Film: War machines

Planet-to-planet action in ‘Rogue One’

By Richard von Busack

Rogue One answers a question that’s been plaguing geeks for decades: Why did the Death Star have a design flaw so similar to the ever-convenient self-destruct button in spy movies? Having answered this, director Gareth Edwards races along to the climax of a dangerous mission, carried out with a mixed cast of funny-name bearers. Central to it is Jyn Erso (Felicity Jones, as determined and rabbitty as ever).

Rebels join Jyn to eventually become the crew of a battered Imperial freighter stolen and renamed “Rogue One.” The crew roster includes a brain-damaged pilot, as well as Chirrut, a blind, semi-Jedi with Zen archer skills (Donnie Yen, whose tremendous martial artistry is the single most rapture-inducing part of the show).

With the rebels is a reprogrammed droid, K2SO (voiced by Alan Tudyk). He’s long-legged, 8 feet tall, snippy and only intermittently obedient. “I thought I told you to wait in the ship!” K2SO gets told by his companion person Cassian (Diego Luna).

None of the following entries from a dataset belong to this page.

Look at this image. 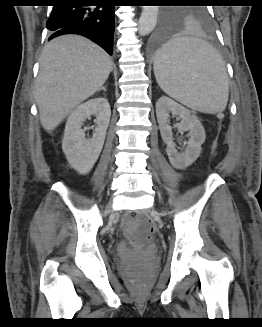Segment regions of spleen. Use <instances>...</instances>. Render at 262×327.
I'll use <instances>...</instances> for the list:
<instances>
[{
	"mask_svg": "<svg viewBox=\"0 0 262 327\" xmlns=\"http://www.w3.org/2000/svg\"><path fill=\"white\" fill-rule=\"evenodd\" d=\"M153 69L160 88L187 107L209 114L226 108L229 82L225 62L206 41L172 39L156 53Z\"/></svg>",
	"mask_w": 262,
	"mask_h": 327,
	"instance_id": "3e777b00",
	"label": "spleen"
}]
</instances>
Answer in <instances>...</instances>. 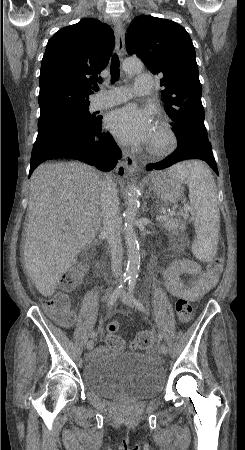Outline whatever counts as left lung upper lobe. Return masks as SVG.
Here are the masks:
<instances>
[{
  "instance_id": "obj_1",
  "label": "left lung upper lobe",
  "mask_w": 245,
  "mask_h": 450,
  "mask_svg": "<svg viewBox=\"0 0 245 450\" xmlns=\"http://www.w3.org/2000/svg\"><path fill=\"white\" fill-rule=\"evenodd\" d=\"M125 41L130 55L163 76L162 101L175 123L178 147L209 146L195 49L187 31L171 20L143 15L132 21Z\"/></svg>"
}]
</instances>
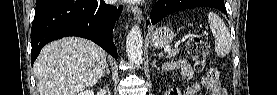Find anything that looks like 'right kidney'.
I'll return each mask as SVG.
<instances>
[{
	"label": "right kidney",
	"instance_id": "right-kidney-1",
	"mask_svg": "<svg viewBox=\"0 0 277 95\" xmlns=\"http://www.w3.org/2000/svg\"><path fill=\"white\" fill-rule=\"evenodd\" d=\"M79 95H94V92L92 90H85L79 93Z\"/></svg>",
	"mask_w": 277,
	"mask_h": 95
}]
</instances>
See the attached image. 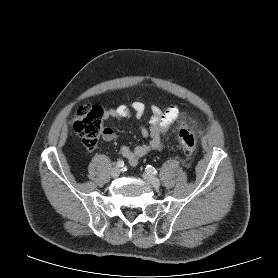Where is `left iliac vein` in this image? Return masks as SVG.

As per the nerve-wracked Dr. Smith in TV’s Lost in Space, this android gives the defeatists in the audience someone to cheer on: He likes to recite the exact percentages of how fail-prone a given mission might be.

The characters, including our guest-star Lord Vader, make stylish entrances—for example, Forest Whitaker as a blasted-up fanatic, stumping in on mismatched prosthetic feet—but they make even swifter departures. The Empire shoots back, for once, and with accuracy. Those who prefer the series’ explosions to the double-moonrises, should be slaked by what happens. It’s all action, hopping from planet to planet and blasting all the way. That makes it faster and more serious than anything in the series.

The seriousness also makes it less exhilarating than last year’s relaunch. One really wants to leave the recent election out of this experience, to go, watch and forget about the desperate times. This is difficult, given the huge emphasis on revolutionary self-sacrifice and battle lines being drawn; it’s an unpleasant kind of zeitgeist presented here, offering premonitions of possible struggle to come.